Randomized Space-Time Stacked Intelligent Metasurfaces for Massive Multiuser Downlink Connectivity

TL;DR

A novel beamforming strategy for massive downlink connectivity using a randomized space-time (ST) coded SIM that leverages randomized steering vectors and limited user-side feedback based on signal quality measurements, thereby enabling scalable downlink connectivity in dense networks.

Abstract

Stacked intelligent metasurfaces (SIMs) represent a key enabler for next-generation wireless networks, offering beamforming gains while significantly reducing radio-frequency chain requirements. In conventional space-only SIM architectures, the rate of reconfigurability of the SIM is equal to the inverse of the channel coherence time. This paper investigates a novel beamforming strategy for massive downlink connectivity using a randomized space-time (ST) coded SIM. In addition to conventional space-only metasurface layers, the proposed design integrates a ST metasurface layer at the input stage of the SIM that introduces random time variations over each channel coherence time interval. These artificial time variations enable opportunistic user scheduling and exploitation of multiuser diversity under slow channel dynamics. To mitigate the prohibitive overhead associated with full channel state information at the transmitter (CSIT), we propose a partial-CSIT-based beamforming scheme that leverages randomized steering vectors and limited user-side feedback based on signal quality measurements. Numerical results demonstrate that the proposed ST-SIM architecture achieves satisfactory sum-rate performance while significantly reducing CSIT acquisition and feedback overhead, thereby enabling scalable downlink connectivity in dense networks.

Figures (10)

• Figure 1: ST-SIM-aided multiuser downlink system serving $N$ out of $U$ users. The ST-SIM consists of $L$ metasurface layers. The first layer acts as a ST-DAL, comprising both absorbing (in red color) and transmitting (in green color) meta-atoms. The last $L-1$ layers are S-only ones and consist of transmitting meta-atoms.
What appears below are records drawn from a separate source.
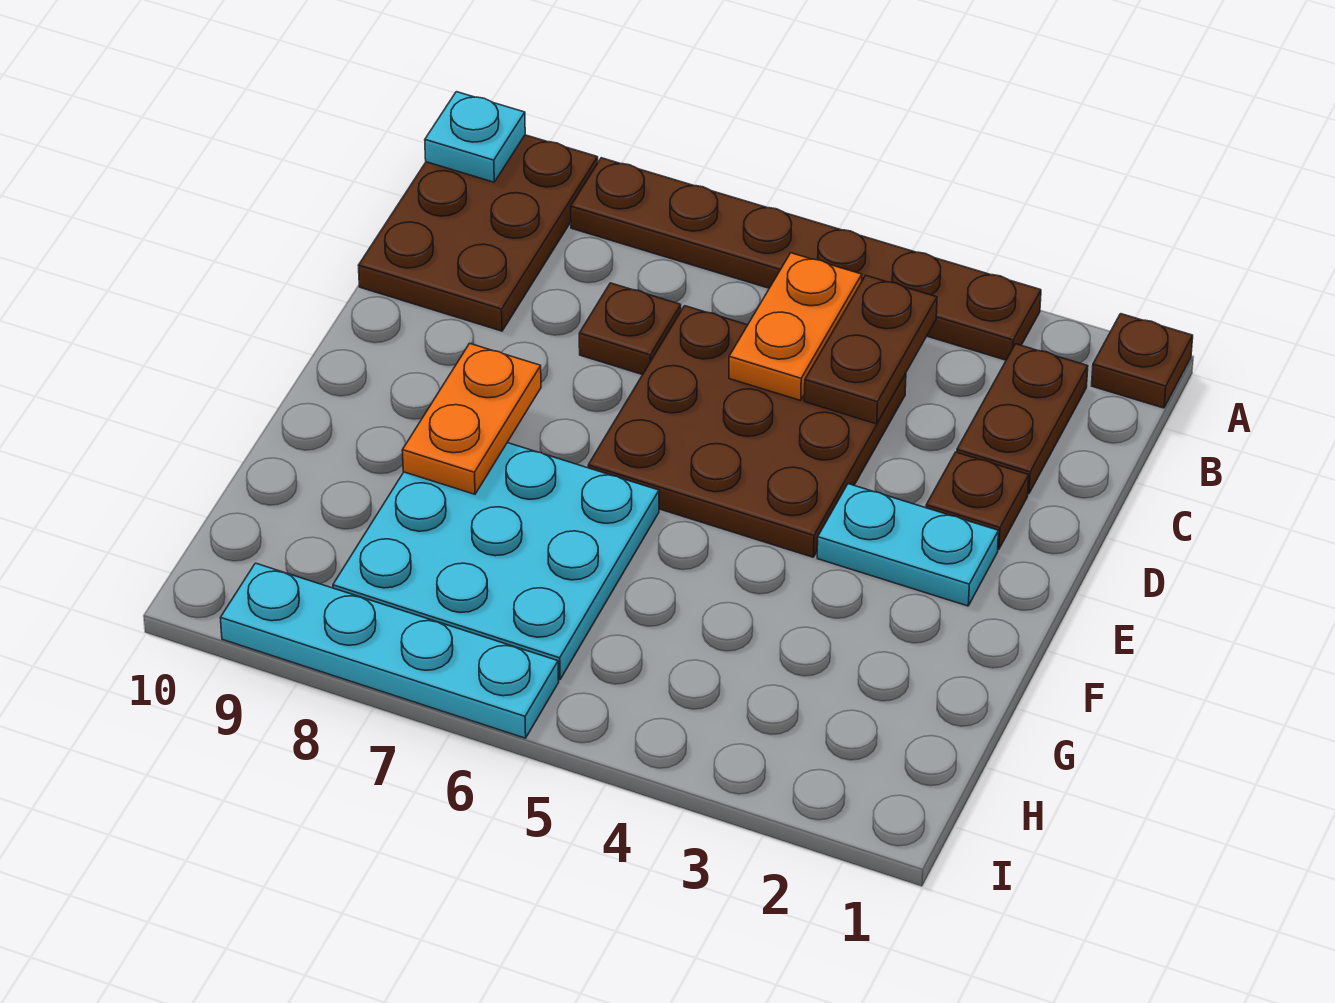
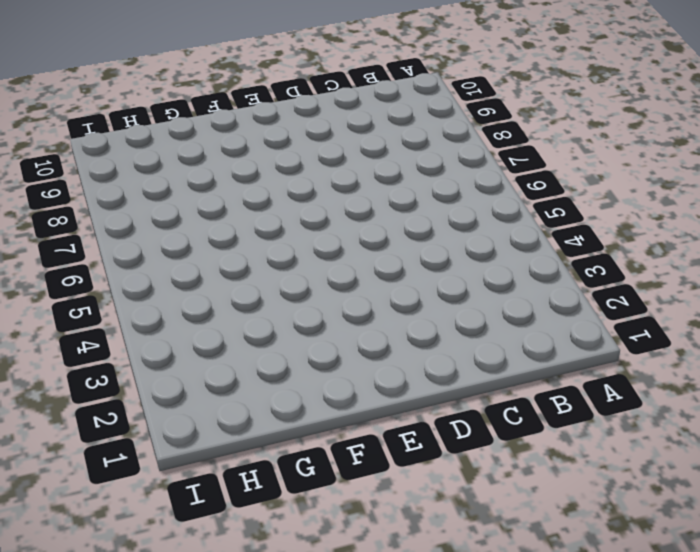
none -> brown 1x1 plate [1092,314,1193,408]
none -> brown 1x6 plate [571,158,1041,360]
none -> brown 2x3 plate [359,135,598,331]

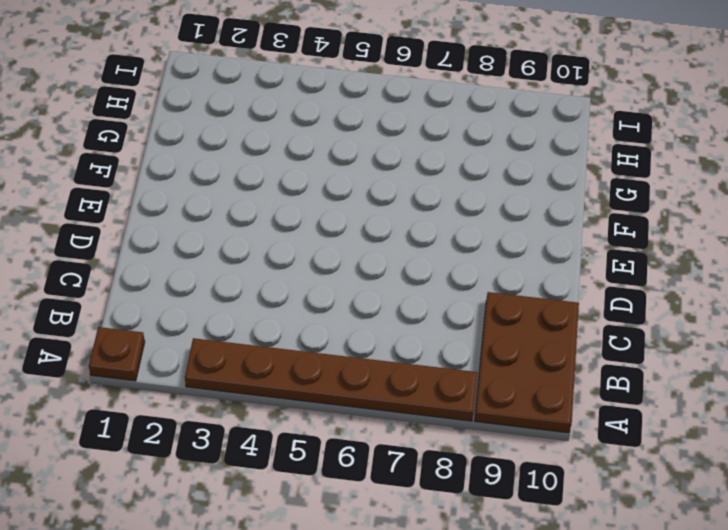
none -> brown 1x2 plate [957,344,1088,494]
none -> brown 3x3 plate [588,306,906,557]
none -> brown 1x1 plate [579,283,681,375]

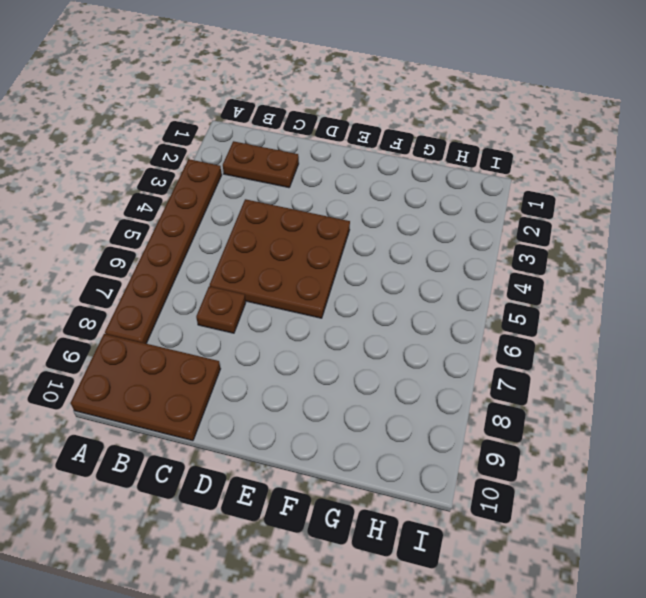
none -> brown 1x1 plate [1092,314,1193,408]
none -> brown 1x1 plate [926,452,1029,550]
none -> cyan 1x2 plate [817,484,999,606]

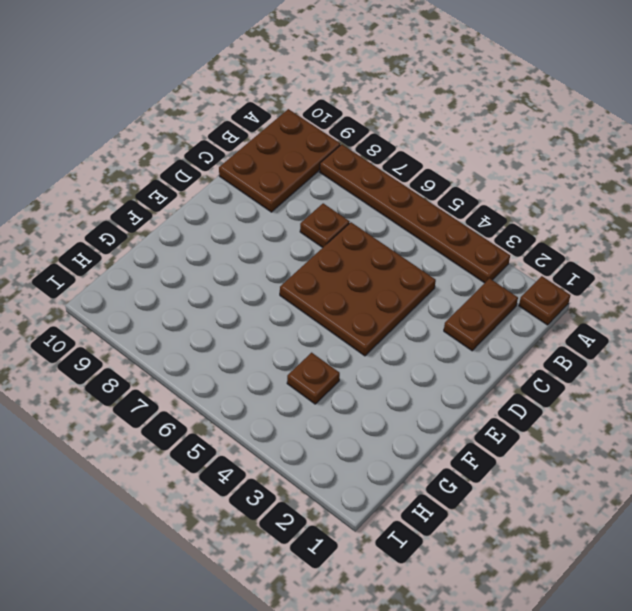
brown 1x1 plate [287,353,340,404] -> brown 1x1 plate moved to [926,452,1029,550]
none -> cyan 1x2 plate [817,484,999,606]
none -> cyan 3x3 plate [333,443,659,680]
none -> cyan 1x4 plate [221,563,559,738]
S-only layers do not vary over each channel coherence interval of duration $T$, while the ST initial layer is reconfigured at a rate $M/T$.
• Figure 2: Time-slot structure within a coherence block. Each slot of duration $T_{\text{s}}$ begins with a downlink training/CSI acquisition phase of length $T_{\text{train}}$, followed by $P$ data-symbol intervals of duration $T_{\text{b}}$ indexed by $p \in \{0,\ldots,P-1\}$. This pattern repeats $M$ times so that $M T_{\text{s}}$ spans the channel coherence time $T$.
• Figure 3: Objective function \ref{['eq:obj']} versus the number of passive layers $L_{\text{pc}}$ for $Q \in \{ 25, 36 , 49 , 64\}$ meta-atoms. Parameters are set to $Z = 9$, $V = 25$, and $L_{\text{ac}} = 4$. The case $Q=V=25$ corresponds to a baseline SIM architecture without absorbing meta-atoms.. All metasurface layers are square. The signal from the RF chain first passes through the AC layers and, then, through the PC layers.
• Figure 4: Convergence rate of the PGD algorithm for $Q \in \{ 25, 36 , 49 , 64\}$ meta-atoms. Parameters are set to $Z = 9$, $V = 25$, $L_{\text{ac}} = 4$, and $L_{\text{pc}} = 8$. The case $Q=V=25$ corresponds to the baseline SIM without DAL. All metasurface layers are square. The signal from the RF chain first passes through the AC layers and, then, through the PC layers.
• Figure 5: Power gain of a DAL-aided and conventional SIM employing only PC layers for $V \in \{ 9, 16 , 25\}$ meta-atoms. Parameters are set to $Z = 9$ and $Q = 25$. The case $Q=V=25$ corresponds to a baseline SIM architecture without absorbing meta-atoms. All metasurface layers are square.